The next installment in my #draftInProgress series on Open Data citation.
I’m not sure this section will make it into the paper in its entirety, though I do think it is important to highlight the serious hurdles in getting access to data for research on research.
This step of the methods was certainly the most time-consuming part of the study!
Methods: citation data
This study required citation counts for thousands of articles identified through PubMed IDs. At the time of data collection, neither Thomson Reuter’s Web of Science nor Google Scholar supported this type of query. It was (and is) supported by Elsevier’s Scopus citation database. Alas, none of our affiliated institutions subscribed to Scopus.

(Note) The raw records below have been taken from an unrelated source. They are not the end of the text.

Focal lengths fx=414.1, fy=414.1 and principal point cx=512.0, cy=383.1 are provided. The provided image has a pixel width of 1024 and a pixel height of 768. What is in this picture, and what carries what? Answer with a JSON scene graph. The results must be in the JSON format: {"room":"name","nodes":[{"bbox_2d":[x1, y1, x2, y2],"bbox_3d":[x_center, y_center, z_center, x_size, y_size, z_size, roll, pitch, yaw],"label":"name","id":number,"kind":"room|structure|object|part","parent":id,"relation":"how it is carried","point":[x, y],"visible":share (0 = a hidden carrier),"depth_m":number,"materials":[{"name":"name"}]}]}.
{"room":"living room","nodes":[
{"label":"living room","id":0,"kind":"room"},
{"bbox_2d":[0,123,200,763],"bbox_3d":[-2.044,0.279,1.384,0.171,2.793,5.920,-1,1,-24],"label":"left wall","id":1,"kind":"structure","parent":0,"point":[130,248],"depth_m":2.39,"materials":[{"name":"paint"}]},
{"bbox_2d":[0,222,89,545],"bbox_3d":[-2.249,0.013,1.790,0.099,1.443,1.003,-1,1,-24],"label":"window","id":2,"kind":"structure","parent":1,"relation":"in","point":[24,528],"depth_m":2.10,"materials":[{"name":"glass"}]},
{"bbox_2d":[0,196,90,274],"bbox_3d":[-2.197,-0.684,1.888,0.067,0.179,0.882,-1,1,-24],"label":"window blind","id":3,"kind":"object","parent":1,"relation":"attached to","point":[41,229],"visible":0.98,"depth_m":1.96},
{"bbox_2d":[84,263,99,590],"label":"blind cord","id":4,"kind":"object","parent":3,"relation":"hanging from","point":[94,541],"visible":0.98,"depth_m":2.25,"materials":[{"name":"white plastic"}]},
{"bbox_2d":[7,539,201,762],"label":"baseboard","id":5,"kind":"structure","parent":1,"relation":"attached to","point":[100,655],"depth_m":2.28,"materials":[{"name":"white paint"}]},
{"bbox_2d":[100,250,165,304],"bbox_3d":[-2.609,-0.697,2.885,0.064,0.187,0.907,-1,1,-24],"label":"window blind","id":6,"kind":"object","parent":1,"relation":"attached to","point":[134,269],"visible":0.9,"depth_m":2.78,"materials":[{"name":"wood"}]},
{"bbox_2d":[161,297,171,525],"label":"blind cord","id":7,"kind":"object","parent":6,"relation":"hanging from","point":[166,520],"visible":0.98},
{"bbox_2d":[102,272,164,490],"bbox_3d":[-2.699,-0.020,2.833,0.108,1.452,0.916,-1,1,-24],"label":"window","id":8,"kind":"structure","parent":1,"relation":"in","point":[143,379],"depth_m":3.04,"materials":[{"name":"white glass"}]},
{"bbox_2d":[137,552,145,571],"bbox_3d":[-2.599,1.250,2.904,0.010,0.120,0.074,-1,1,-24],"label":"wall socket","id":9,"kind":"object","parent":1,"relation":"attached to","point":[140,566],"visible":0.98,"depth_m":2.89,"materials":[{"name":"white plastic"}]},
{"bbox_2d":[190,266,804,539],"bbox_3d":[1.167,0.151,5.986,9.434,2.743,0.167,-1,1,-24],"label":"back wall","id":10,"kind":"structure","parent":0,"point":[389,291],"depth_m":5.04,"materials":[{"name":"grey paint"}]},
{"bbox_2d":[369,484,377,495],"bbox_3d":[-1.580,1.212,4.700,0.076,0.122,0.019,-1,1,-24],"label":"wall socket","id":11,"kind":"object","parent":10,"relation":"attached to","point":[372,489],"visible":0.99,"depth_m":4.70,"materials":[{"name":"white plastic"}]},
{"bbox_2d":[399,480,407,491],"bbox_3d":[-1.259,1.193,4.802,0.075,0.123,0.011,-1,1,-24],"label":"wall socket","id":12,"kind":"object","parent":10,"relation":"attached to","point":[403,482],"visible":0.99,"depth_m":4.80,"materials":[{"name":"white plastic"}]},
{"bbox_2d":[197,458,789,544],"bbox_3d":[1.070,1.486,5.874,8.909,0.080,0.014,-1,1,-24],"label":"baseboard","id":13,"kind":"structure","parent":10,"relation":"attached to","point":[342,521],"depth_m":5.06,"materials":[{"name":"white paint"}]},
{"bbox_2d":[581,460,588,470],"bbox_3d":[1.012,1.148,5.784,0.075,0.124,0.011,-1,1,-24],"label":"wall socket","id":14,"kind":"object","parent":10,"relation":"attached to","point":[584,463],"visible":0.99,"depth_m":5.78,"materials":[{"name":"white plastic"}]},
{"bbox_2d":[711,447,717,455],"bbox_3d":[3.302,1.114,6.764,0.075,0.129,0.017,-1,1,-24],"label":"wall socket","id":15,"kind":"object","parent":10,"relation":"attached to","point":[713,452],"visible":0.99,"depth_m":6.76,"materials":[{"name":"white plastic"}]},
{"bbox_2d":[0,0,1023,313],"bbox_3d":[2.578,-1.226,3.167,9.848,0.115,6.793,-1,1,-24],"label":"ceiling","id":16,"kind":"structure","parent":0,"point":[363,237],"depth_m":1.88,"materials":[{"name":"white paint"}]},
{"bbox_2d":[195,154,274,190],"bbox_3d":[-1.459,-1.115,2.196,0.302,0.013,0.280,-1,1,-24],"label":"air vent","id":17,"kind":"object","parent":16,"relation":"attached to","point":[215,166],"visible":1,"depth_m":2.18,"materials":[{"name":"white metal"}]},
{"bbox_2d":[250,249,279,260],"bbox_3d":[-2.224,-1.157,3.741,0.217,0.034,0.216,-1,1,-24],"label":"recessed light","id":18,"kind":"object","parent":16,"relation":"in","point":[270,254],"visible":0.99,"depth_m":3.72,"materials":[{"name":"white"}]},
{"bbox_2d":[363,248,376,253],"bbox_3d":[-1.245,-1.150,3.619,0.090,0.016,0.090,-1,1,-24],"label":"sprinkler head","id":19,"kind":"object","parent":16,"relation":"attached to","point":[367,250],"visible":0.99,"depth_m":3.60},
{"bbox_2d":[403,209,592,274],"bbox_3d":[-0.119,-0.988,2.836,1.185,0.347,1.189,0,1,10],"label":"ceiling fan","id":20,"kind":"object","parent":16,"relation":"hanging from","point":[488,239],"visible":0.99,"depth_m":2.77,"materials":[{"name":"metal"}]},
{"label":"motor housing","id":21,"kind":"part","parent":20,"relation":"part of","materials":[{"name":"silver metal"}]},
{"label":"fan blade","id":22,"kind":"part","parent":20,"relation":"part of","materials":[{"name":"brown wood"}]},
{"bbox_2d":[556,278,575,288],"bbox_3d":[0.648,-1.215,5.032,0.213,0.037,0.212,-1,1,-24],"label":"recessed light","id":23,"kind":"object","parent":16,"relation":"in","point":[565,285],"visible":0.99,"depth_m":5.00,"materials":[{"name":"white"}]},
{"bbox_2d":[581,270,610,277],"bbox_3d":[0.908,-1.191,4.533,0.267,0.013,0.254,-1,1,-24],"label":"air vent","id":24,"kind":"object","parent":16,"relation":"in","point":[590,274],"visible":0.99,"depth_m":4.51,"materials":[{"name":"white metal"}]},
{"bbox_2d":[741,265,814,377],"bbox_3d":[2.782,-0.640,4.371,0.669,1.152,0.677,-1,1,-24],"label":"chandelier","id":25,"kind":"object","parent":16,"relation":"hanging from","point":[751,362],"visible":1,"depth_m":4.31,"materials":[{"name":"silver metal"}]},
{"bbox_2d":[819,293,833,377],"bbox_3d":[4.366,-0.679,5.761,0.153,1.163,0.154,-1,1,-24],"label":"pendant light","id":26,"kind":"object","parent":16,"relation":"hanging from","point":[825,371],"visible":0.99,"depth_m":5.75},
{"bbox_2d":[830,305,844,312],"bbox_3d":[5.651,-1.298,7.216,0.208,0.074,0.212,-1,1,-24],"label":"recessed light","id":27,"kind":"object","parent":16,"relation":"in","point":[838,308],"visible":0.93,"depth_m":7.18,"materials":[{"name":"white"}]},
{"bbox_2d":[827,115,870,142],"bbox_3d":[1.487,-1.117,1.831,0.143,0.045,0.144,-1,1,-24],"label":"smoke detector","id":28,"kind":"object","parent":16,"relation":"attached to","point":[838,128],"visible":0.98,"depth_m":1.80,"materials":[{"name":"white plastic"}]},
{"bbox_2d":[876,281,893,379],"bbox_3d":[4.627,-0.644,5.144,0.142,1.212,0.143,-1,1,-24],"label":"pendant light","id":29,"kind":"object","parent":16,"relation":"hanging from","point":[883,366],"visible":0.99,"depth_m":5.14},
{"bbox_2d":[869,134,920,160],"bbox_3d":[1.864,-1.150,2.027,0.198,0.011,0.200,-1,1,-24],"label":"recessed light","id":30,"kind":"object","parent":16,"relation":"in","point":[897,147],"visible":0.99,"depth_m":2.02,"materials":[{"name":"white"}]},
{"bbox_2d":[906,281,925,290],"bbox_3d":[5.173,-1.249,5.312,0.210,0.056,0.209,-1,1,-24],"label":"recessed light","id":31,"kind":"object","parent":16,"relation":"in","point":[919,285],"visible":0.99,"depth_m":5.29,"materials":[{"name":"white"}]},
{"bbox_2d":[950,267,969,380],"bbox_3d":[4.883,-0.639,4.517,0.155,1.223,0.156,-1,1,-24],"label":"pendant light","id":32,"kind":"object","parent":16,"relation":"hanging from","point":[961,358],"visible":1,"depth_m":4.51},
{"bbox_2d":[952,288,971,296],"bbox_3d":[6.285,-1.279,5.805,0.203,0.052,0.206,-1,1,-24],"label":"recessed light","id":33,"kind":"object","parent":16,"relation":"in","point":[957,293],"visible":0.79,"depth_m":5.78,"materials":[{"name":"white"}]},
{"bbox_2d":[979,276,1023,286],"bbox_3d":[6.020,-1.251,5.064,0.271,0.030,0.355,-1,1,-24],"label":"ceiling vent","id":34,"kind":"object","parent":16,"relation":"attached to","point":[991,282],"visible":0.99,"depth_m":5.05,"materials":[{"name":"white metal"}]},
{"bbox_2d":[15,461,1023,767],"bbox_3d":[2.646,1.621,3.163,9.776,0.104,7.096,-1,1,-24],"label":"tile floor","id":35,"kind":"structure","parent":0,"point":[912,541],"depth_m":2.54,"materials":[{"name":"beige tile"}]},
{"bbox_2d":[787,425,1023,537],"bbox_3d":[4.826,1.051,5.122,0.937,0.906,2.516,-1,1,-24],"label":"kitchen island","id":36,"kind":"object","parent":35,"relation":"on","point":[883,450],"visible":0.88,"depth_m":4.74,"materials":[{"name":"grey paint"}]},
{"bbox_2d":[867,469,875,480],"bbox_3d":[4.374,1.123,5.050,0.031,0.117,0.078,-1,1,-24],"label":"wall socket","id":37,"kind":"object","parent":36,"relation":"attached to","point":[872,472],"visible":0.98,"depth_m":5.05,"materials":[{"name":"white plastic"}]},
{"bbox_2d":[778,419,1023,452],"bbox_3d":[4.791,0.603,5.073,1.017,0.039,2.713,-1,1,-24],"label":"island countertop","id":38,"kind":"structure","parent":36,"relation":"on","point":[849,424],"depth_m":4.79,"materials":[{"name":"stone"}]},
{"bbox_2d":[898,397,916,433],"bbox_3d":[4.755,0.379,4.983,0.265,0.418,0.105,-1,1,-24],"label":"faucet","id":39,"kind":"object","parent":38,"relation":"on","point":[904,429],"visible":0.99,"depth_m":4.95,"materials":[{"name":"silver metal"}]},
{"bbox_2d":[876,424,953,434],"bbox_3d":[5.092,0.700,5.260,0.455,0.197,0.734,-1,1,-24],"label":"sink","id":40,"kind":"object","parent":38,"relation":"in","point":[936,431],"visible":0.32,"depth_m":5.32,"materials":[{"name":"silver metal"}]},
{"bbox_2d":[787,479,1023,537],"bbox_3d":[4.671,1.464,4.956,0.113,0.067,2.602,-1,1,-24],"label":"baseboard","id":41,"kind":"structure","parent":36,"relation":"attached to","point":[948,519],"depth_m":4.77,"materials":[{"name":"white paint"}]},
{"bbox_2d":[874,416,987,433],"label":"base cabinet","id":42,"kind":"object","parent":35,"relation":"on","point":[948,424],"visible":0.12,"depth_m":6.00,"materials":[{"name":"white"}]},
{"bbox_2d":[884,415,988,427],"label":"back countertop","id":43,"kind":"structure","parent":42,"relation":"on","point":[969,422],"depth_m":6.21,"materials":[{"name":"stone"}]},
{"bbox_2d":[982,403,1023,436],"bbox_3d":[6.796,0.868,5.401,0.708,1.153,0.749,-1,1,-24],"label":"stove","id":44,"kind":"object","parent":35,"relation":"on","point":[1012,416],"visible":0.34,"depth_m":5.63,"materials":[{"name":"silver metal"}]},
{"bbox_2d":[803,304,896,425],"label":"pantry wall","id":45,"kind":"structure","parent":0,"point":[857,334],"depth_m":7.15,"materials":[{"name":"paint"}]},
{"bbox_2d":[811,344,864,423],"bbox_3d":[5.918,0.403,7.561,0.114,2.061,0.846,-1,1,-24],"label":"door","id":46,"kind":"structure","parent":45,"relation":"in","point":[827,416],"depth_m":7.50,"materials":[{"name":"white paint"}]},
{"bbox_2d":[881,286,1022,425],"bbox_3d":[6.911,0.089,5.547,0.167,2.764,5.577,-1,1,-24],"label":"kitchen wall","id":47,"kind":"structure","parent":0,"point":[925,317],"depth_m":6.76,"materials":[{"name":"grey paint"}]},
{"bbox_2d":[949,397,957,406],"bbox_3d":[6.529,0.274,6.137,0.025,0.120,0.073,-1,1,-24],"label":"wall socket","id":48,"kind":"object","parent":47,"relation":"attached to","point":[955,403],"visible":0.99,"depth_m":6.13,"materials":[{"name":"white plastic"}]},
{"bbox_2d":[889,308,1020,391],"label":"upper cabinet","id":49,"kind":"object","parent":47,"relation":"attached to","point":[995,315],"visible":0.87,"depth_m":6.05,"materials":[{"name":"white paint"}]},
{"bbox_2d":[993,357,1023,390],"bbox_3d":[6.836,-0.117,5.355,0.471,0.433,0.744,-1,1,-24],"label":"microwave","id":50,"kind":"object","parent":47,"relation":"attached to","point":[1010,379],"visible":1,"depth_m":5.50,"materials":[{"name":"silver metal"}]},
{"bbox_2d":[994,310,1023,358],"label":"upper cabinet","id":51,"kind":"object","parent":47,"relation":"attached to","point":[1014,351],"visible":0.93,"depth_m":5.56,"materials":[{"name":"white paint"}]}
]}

Scopus does not offer individual subscriptions, and a personal email to a Scopus Product Manager went unanswered.
One author (HAP) attempted to use the British Library’s walk-in access of Scopus on its Reading Room computers during a trip overseas. Unfortunately, the British Library did not permit any method of electronic transfer of our PubMed identifier list onto the Reading Room computers, including internet document access, transferring a text file from a USB drive, or using the help desk as an intermediary (see related policies). The Library was not willing to permit an exception in this case, and we were unwilling to manually type ten thousand PubMed identifiers into the Scopus search box in the Reading Room.

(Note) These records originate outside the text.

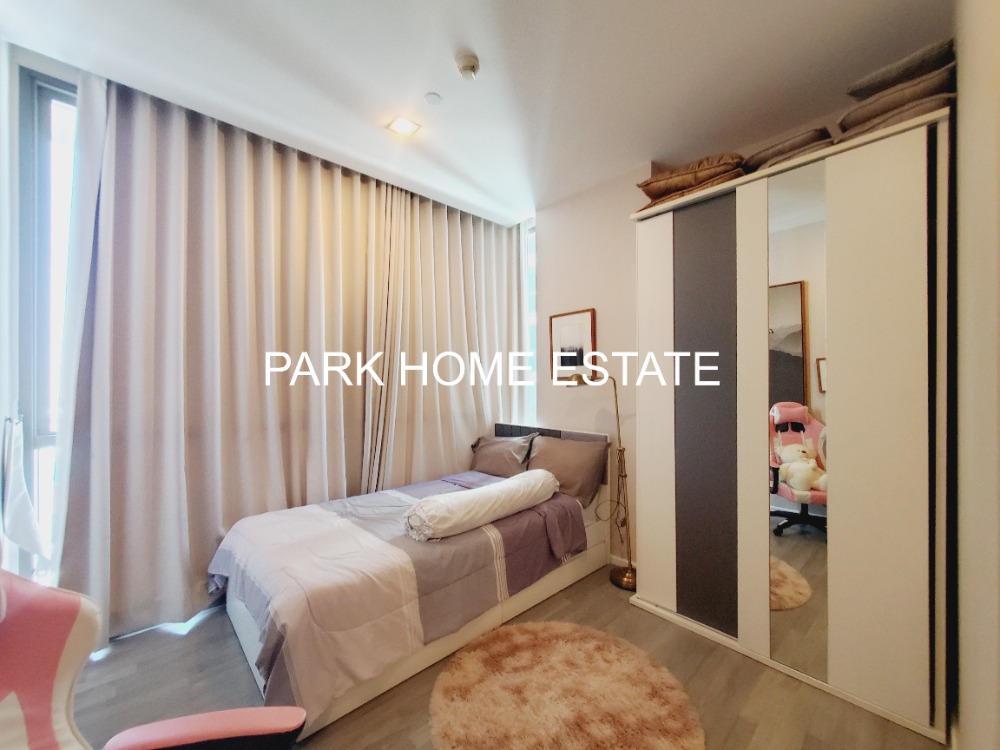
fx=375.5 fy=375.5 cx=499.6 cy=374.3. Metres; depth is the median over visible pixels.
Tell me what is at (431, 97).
ceiling sprinkler
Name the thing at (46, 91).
window
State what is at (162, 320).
curtain
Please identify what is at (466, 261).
right curtain
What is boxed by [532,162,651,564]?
back wall
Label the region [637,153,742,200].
cushion
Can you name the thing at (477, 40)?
ceiling
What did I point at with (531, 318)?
window
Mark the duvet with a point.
(321, 511)
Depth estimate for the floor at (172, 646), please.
1.68 m
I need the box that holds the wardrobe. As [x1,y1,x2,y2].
[628,106,950,741]
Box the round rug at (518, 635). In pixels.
[427,620,705,749]
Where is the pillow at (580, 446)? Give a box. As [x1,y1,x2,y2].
[528,433,610,505]
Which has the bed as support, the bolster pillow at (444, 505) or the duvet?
the duvet
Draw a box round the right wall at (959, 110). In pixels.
[952,0,999,749]
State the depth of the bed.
1.90 m
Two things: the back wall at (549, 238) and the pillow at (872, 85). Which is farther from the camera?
the back wall at (549, 238)
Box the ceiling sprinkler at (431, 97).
[424,92,442,104]
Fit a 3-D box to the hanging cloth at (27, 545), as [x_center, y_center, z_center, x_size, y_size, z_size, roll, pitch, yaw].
[-2.147,0.495,1.680,0.144,0.637,0.270,0,0,-43]
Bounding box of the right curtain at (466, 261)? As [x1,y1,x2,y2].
[366,186,530,485]
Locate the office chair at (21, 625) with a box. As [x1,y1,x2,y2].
[0,570,304,749]
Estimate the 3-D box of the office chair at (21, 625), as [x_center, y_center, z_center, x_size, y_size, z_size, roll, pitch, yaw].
[-0.862,0.879,0.684,0.809,1.002,0.730,0,0,-7]
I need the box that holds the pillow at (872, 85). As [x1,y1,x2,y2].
[846,38,954,101]
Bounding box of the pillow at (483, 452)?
[469,433,538,477]
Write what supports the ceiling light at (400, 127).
in the ceiling
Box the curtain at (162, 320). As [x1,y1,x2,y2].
[55,77,379,646]
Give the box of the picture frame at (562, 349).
[549,308,596,380]
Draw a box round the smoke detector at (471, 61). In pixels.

HAP eventually obtained Scopus access through a Research Worker agreement with Canada’s National Science Library (NRC-CISTI), after being fingerprinted to obtain a police clearance certificate (required because she’d recently lived in the USA for more than six months).
At the time of data collection the authors were not aware of any way to retrieve Scopus data through researcher-developed computer programs, so we queried and exported Scopus citation data manually through interaction with the Scopus website. The Scopus website had a limit to the length of query and the number of citations that could be exported at once. To work within these restrictions we concatenated up to 500 PubMed IDs at a time into 22 queries, where each query took the form “PMID(1234) OR PMID(5678) OR …”
Citation counts for
10694 papers were gathered from Scopus in November 2011.